Repeat, word for word, everything in the article about the UH Warrior mascot from "Aggressive actions by" down to "kind UH wants.".

Supplied passage:
<<<<

Aggressive actions by the
football mascot have raised
concerns among some fans

Even though he's not on the team, Vili Fehoko has raised the profile of the University of Hawaii football program considerably over the past four seasons.

The TV cameras often spotlight him during game telecasts. He's been interviewed on ESPN. His face has been plastered in newspaper and TV ads. Fans, cheerleaders, mascots and coaches of opposing teams -- even referees -- have sought to have their pictures taken with him.

But the attention that the UH Warrior mascot has attracted lately isn't the kind UH wants.

Enough fans have criticized Fehoko's recent aggressive behavior toward opponents and their supporters that the university is re-evaluating the mascot program and whether Fehoko, a 38-year-old professional entertainer, will continue to serve as its public face.

"We hear our fans loud and clear," said Tom Sadler, UH's associate athletics director. "We don't condone that type of behavior. We're going to address it."

Asked whether the revised mascot program would include Fehoko, Sadler said, "We're keeping all our options open."

Vili the Warrior looked on Thursday at the men's volleyball game against Penn State in the Stan Sheriff Center.

After the nationally televised Sheraton Hawaii Bowl, a triple-overtime Christmas Day thriller that ended in an embarrassing brawl between UH and University of Houston players, some people publicly complained that Fehoko's actions -- punctuated by an in-your-face, frenzied, high-volume, machismo style -- further embarrassed the school and state.

>>>>

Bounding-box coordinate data
<<<<

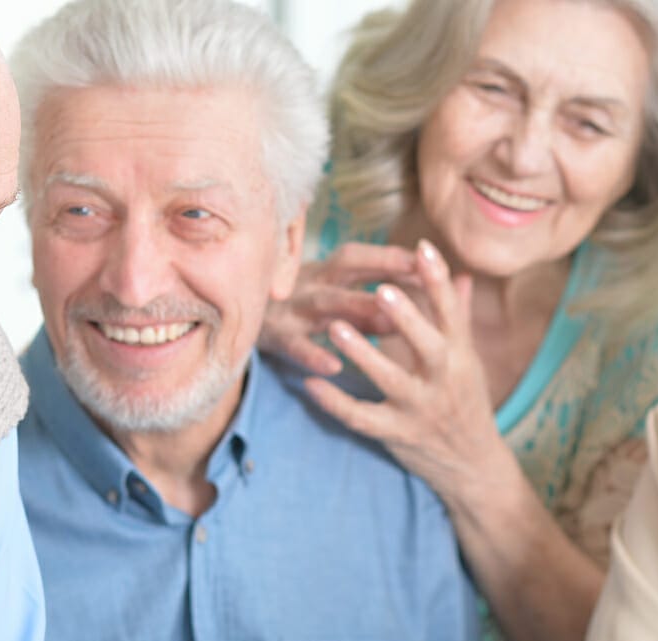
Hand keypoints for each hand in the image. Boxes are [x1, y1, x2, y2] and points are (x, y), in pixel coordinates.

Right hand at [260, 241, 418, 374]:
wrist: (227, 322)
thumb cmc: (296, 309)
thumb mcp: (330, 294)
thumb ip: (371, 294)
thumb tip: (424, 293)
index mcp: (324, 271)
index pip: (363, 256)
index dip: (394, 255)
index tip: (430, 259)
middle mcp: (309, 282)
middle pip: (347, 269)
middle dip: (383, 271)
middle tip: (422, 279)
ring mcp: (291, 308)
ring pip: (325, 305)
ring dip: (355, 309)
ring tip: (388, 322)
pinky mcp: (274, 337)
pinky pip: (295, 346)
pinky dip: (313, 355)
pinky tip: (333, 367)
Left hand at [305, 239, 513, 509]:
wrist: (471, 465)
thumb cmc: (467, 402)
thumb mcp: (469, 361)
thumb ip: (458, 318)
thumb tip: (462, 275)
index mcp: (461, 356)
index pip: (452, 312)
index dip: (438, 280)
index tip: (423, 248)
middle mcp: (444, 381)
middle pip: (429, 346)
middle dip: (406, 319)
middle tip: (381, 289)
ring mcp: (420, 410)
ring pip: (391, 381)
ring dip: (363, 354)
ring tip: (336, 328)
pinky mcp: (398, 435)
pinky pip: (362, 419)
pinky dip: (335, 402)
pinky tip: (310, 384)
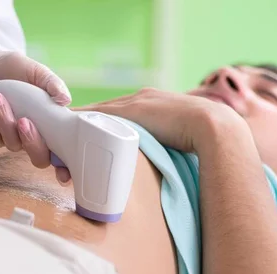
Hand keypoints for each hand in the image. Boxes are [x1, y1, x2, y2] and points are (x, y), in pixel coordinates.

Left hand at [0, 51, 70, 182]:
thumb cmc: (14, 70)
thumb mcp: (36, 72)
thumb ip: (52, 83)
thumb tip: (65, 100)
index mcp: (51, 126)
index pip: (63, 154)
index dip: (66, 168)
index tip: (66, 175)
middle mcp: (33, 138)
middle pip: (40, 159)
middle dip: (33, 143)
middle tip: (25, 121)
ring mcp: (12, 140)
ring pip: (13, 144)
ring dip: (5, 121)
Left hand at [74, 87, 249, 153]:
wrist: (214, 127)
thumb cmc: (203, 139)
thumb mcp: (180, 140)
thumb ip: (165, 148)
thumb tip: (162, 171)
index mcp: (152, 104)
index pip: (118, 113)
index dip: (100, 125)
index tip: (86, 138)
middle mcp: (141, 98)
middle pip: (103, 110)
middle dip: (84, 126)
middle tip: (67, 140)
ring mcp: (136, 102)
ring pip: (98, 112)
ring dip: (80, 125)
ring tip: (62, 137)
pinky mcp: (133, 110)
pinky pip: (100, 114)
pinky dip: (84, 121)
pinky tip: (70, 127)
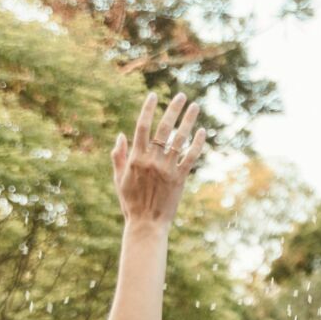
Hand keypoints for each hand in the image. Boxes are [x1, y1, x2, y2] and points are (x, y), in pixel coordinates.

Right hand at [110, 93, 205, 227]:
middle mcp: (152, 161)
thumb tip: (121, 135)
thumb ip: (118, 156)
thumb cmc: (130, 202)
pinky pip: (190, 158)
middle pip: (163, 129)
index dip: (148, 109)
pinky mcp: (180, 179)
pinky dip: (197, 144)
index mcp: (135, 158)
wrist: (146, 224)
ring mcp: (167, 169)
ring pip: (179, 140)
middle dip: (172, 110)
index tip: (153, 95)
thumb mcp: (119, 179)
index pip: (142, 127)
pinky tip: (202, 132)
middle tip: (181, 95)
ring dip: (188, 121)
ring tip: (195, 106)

>>>>
<<<<

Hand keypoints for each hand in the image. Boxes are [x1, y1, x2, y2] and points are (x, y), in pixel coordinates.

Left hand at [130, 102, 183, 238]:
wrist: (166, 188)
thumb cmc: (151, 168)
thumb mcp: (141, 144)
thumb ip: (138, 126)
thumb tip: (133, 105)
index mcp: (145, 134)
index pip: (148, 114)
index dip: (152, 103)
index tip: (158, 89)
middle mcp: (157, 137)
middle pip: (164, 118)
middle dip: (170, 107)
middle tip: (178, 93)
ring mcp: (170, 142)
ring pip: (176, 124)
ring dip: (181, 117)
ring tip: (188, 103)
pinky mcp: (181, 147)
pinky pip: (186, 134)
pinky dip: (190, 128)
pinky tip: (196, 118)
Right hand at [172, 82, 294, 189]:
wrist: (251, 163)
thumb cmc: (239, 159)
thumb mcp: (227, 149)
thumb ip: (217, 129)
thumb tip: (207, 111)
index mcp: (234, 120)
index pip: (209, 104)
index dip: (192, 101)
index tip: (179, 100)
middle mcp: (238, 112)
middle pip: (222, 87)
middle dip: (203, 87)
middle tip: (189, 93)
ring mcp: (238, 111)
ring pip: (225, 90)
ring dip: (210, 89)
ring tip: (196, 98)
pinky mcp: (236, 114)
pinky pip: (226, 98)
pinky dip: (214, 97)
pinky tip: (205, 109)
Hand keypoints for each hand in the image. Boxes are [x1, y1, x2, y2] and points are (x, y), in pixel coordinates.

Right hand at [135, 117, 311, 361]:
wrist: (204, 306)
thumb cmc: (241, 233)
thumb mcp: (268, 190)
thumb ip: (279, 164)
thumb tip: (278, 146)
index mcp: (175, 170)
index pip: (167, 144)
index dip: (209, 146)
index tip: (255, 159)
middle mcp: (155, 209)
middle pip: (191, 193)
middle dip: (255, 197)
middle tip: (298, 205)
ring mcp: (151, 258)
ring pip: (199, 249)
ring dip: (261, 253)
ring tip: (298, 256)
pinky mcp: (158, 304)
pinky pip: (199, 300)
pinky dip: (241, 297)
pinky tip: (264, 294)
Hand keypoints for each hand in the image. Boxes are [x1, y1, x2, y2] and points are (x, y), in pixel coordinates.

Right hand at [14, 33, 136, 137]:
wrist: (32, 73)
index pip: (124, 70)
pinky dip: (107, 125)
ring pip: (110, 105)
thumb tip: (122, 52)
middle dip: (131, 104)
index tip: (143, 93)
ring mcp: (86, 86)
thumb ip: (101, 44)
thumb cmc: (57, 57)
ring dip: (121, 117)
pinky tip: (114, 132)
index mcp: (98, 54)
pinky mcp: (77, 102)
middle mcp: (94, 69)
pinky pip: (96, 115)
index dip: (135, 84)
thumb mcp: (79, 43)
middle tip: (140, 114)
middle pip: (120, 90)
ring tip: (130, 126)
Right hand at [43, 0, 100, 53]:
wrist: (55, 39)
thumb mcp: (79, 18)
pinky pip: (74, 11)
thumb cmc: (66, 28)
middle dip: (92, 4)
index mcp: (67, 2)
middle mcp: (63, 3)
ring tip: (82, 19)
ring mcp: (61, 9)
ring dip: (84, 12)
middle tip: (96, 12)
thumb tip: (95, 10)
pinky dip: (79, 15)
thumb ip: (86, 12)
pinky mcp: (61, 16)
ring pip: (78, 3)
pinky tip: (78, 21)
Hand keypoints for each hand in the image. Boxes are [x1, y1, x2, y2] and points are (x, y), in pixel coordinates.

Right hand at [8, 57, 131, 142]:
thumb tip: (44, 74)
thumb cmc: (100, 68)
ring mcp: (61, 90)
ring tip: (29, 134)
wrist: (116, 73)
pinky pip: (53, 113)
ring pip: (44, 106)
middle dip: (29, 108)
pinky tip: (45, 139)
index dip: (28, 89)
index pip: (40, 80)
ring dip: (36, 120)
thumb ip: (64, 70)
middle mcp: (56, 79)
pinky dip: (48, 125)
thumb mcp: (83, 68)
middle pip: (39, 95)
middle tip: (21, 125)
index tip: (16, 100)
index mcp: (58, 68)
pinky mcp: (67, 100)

>>>>

Finished exercise:
Aggressive actions by the
football mascot have raised
concerns among some fans

Even though he's not on the team, Vili Fehoko has raised the profile of the University of Hawaii football program considerably over the past four seasons.

The TV cameras often spotlight him during game telecasts. He's been interviewed on ESPN. His face has been plastered in newspaper and TV ads. Fans, cheerleaders, mascots and coaches of opposing teams -- even referees -- have sought to have their pictures taken with him.

But the attention that the UH Warrior mascot has attracted lately isn't the kind UH wants.